JAKARTA – IndonesiaPos
Komisi Pemberantasan Korupsi (KPK) memeriksa mantan Kadis PUPR Papua Mikael Kambuaya sebagai saksi kasus dugaan suap. Pemeriksaan ini terkait penyalahgunaan dana operasional kepala daerah Provinsi Papua.
Selain Mikael, KPK juga memeriksa empat saksi lain dari sektor BUMN, perbankan, dan properti. Mereka adalah Komang Susyawati, Lusi Kusuma Dewi, IIta Sari Mutiana, dan Nurlia Lulu Fitriiyani.
Jubir KPK, Budi Prasetyo mengatakan, pemeriksaan juga mencakup program peningkatan pelayanan kedinasan. “KPK menjadwalkan pemeriksaan saksi terkait dugaan suap Dana Penunjang Operasional Kepala Daerah Papua,” kata Budi di Jakarta, Selasa (14/10/2025).
Penyidik, lanjut dia, akan mengonfirmasi aliran dana dan transaksi mencurigakan kepada para saksi tersebut. Fokus utama adalah membongkar potensi korupsi yang melibatkan dana operasional senilai triliunan rupiah.
Sebelumnya, KPK membuka penyidikan atas dugaan korupsi dana operasional kepala daerah Papua. Nilai kerugian negara dari program ini ditaksir mencapai Rp1,2 triliun dalam periode 2020–2022.
“Kami mendalami penggelembungan dan penyalahgunaan anggaran senilai Rp1,2 triliun di lingkungan Pemprov Papua,” ujar Budi. Ia menyebut penyidikan dilakukan secara bertahap berdasarkan bukti dan saksi yang ada.
Ia mengatakan, dua nama sudah ditetapkan sebagai tersangka dalam kasus ini. Mereka adalah Dius Enumbi dan Lukas Enembe, mantan Gubernur Papua yang telah meninggal dunia.
“DE sebagai bendahara pengeluaran dan LE sebagai Gubernur Papua bersama-sama dalam perkara ini,” ujar Budi. Keduanya diduga memiliki peran besar dalam pengaturan dana tersebut.
KPK juga memeriksa seorang saksi dari penyedia jasa money changer di Jakarta. Tujuannya adalah melacak aliran uang yang digunakan untuk menyamarkan dana hasil korupsi.
Ia mengatakan, proses ini bagian dari strategi asset recovery yang menjadi prioritas lembaga. “Kami menelusuri aset dan transaksi mencurigakan guna mendukung proses pemulihan kerugian negara,” ujar Budi.
Menurut KPK, uang senilai Rp1,2 triliun sangat besar bagi pembangunan Papua. “Dana sebesar itu bisa digunakan membangun sekolah, puskesmas, dan rumah sakit,” ucapnya.
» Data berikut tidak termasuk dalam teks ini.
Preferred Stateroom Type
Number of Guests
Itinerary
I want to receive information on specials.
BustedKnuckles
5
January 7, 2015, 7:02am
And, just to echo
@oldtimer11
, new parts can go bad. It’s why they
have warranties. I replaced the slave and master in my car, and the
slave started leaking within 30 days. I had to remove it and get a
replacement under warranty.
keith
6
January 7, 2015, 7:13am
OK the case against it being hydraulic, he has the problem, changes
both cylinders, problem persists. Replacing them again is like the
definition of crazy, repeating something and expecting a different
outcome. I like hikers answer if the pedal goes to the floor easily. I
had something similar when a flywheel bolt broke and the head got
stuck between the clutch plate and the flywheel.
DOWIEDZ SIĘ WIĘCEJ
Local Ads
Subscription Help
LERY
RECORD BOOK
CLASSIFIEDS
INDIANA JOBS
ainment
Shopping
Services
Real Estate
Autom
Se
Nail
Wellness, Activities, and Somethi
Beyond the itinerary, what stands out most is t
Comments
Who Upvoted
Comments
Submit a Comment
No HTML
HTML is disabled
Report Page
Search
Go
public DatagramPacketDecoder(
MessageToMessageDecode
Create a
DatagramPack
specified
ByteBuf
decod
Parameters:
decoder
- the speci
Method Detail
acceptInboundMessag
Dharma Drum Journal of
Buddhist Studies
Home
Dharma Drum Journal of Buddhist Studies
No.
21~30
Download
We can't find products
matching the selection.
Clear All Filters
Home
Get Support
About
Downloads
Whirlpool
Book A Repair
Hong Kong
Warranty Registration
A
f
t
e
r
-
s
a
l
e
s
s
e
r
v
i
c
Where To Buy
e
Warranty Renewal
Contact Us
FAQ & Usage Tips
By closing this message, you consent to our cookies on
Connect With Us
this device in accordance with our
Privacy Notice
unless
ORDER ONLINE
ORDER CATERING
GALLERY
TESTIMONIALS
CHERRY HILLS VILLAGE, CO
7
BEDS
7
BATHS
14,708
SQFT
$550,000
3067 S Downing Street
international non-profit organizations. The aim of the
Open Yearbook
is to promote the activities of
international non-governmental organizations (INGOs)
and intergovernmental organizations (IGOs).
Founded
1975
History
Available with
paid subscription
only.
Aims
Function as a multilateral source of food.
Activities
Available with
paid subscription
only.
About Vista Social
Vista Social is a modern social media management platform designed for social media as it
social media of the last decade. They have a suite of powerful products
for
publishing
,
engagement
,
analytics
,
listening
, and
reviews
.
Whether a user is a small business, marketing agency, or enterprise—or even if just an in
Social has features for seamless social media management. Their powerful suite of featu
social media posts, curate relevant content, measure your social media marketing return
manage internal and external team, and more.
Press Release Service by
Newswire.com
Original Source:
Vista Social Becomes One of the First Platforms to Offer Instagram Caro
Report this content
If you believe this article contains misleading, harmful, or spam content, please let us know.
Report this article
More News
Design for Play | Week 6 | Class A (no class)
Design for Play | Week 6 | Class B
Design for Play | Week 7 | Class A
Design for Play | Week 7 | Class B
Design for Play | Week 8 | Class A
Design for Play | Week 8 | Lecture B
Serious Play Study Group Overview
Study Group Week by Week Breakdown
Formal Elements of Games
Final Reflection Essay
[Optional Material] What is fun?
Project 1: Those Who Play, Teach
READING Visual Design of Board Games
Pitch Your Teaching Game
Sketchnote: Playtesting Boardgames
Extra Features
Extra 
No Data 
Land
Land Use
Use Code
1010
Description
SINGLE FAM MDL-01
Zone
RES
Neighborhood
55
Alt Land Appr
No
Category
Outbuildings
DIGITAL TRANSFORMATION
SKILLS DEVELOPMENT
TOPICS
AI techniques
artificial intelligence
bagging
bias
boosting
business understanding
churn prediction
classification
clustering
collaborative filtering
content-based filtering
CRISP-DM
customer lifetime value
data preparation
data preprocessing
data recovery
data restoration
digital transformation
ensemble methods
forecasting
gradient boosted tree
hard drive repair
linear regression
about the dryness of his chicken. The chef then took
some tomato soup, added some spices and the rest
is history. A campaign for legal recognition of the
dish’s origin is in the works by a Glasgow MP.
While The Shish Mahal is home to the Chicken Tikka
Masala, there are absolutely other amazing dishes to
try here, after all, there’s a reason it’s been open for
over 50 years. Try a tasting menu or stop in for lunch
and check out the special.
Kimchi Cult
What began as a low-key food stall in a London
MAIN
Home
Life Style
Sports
Kasus ini berkaitan dengan dana operasional mantan Gubernur Papua Lukas Enembe yang mencapai Rp1 triliun per tahun. Dalam sehari, Lukas Enembe menggunakan dana operasional atau uang makan itu sebesar Rp 1 miliar.
Alokasi dana fantastis itu telah dirancang sedemikian rupa oleh Lukas. Ia disebut telah membuat Peraturan Gubernur (pergub) agar tindakan itu terkesan legal.
“Itu yang kemarin disampaikan Pak Alex (Wakil Ketua KPK) bahwa dibuatlah Pergub sehingga itu tidak kelihatan. Jadi dia disembunyikan, dibuat peraturannya dulu sehingga itu menjadi legal, padahal nanti masuknya ke bagian makan dan minum,” kata Pelaksana tugas Deputi Penindakan KPK Asep Guntur Rahayu, Jumat (27/6/2025).
Lukas Enembe sengaja membuat peraturan gubernur (pergub) yang memuluskan rencana pengucuran dana operasional sebesar Rp1 triliun per tahun. Melalui pergub itu, Lukas mampu mengelabui pengawasan dari Kementerian Dalam Negeri.